Simier no respondió nada a esto, pues, naturalmente, no quería que se dijese que había incurrido en traición contra su Rey.
—¿Está muy deseoso el joven duque de Anjou de que se lleve a cabo este enlace? —preguntó la Reina.
—Ha jurado conquistaros, Majestad —fue la respuesta.
—No es fácil casarse con un hombre a quien no se ha visto —*dijo ella.
Simier contestó, animoso:
—Majestad, si os dignaseis firmar su pasaporte, vendría inmediatamente a ponerse a vuestros pies.
Pero los auténticos sentimientos de Isabel empezaron a aflorar: siempre había alguna excusa para no firmar el pasaporte.
A Robert le divertía mucho aquello.
—Jamás se casará con el francés —decía.
—Si no va a hacerlo, ¿qué hará cuando se entere de lo nuestro? —le pregunté.
—Eso da igual. No puede esperar que yo permanezca soltero más tiempo, por el hecho de que ella no pueda casarse.
Isabel indicaba claramente que ella quería tener a Simier junto a ella y recibir cartas encantadoras de su pretendiente; manifestaba ardientes deseos de verle, pero seguía sin firmar su pasaporte.
Catalina de Médicis, madre del posible marido, empezaba a inquietarse. Astuta como la propia Isabel, se daba cuenta de que aquella aventura matrimonial seguía el mismo camino que las otras; y no le cabía duda de que la Reina de Inglaterra era un sabroso bocado para su joven hijo que hasta el momento sólo se había distinguido por ser excepcionalmente poco distinguido.

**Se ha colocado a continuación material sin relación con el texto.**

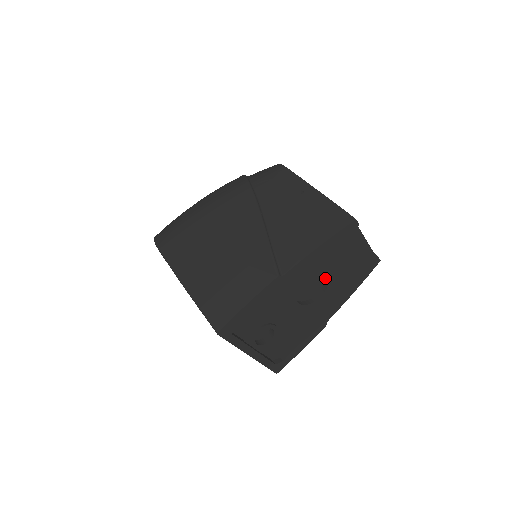
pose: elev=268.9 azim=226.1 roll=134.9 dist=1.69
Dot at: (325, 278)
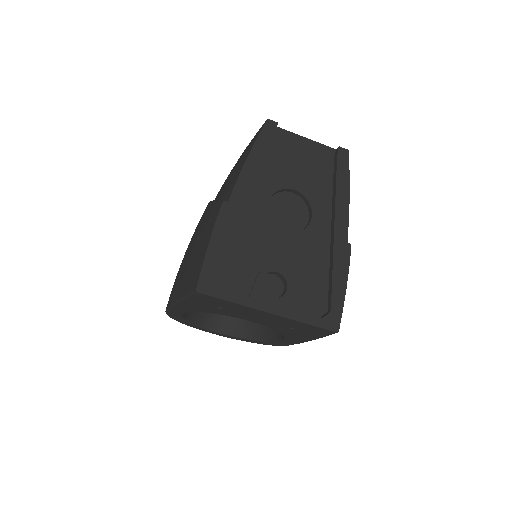
Dot at: (301, 198)
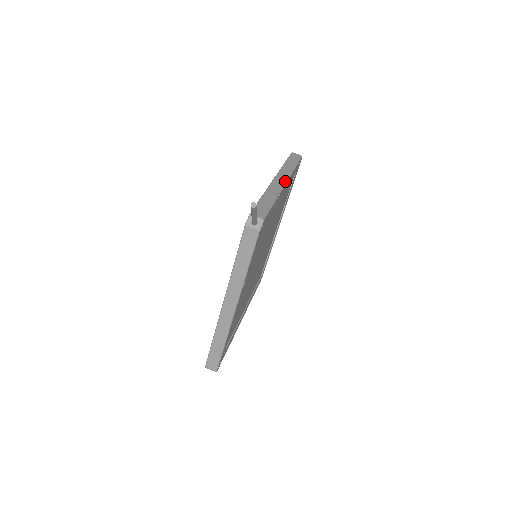
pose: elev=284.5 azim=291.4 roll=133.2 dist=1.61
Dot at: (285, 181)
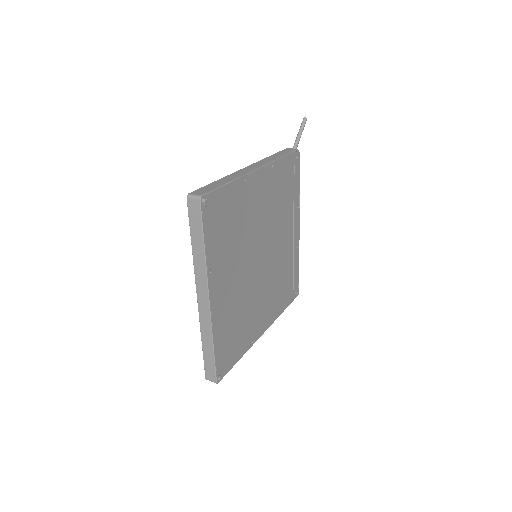
Dot at: (298, 229)
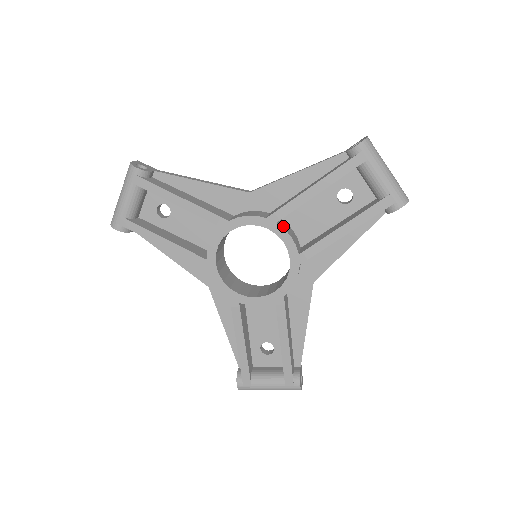
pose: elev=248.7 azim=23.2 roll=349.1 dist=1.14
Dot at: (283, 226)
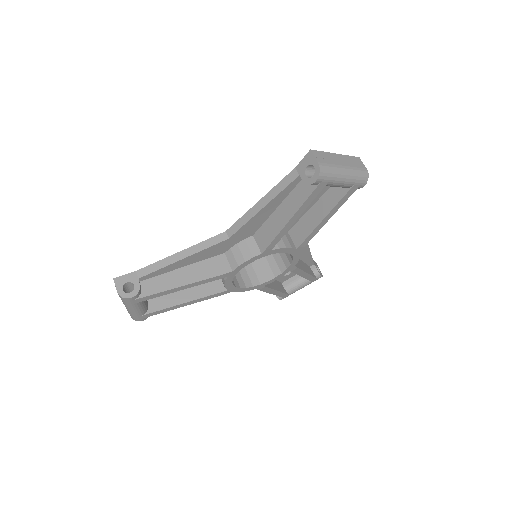
Dot at: (275, 245)
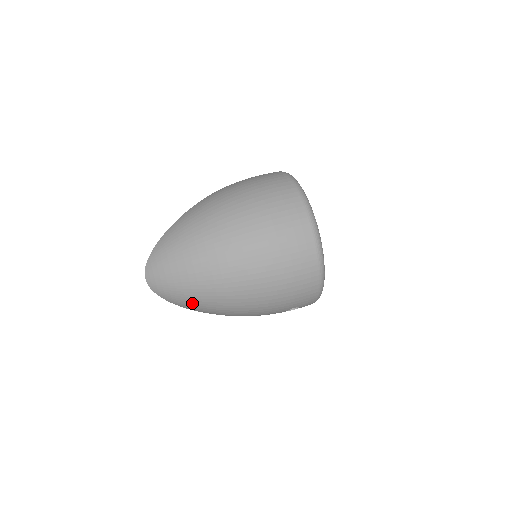
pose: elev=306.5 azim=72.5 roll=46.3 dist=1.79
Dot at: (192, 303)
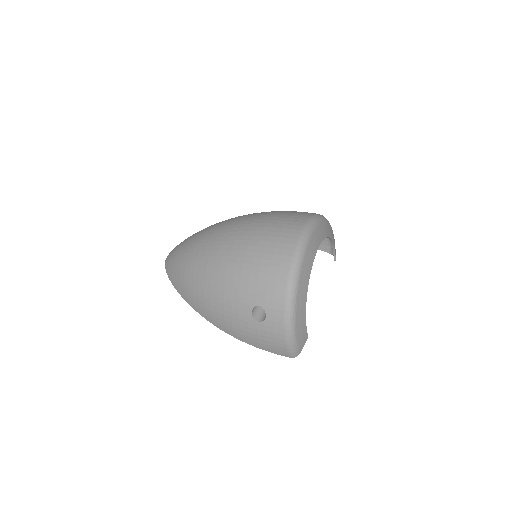
Dot at: (180, 269)
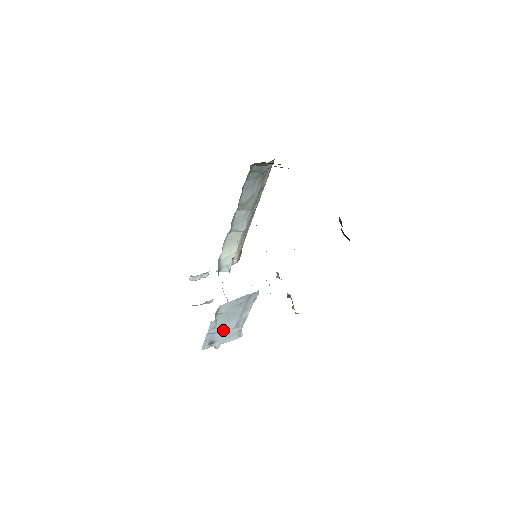
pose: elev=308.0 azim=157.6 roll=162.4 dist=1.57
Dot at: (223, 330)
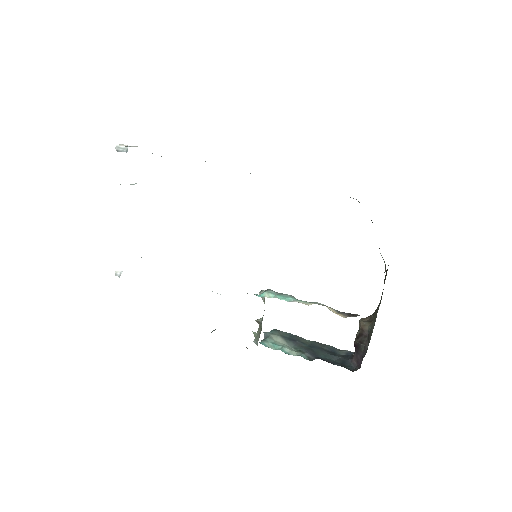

Catalina de Médicis y el Rey de Francia enviaron una carta secreta a Robert, que éste me enseñó, en la que sugerían que cuando el duque de Anjou fuese a Inglaterra, Robert fuese su asesor y le ayudase a familiarizarse con las costumbres del país; deseaban por todos los medios indicarle que el matrimonio no pondría en peligro, en modo alguno, su posición.
Robert se sintió muy complacido y agradecido, porque significaba que su poder se aceptaba hasta en Francia.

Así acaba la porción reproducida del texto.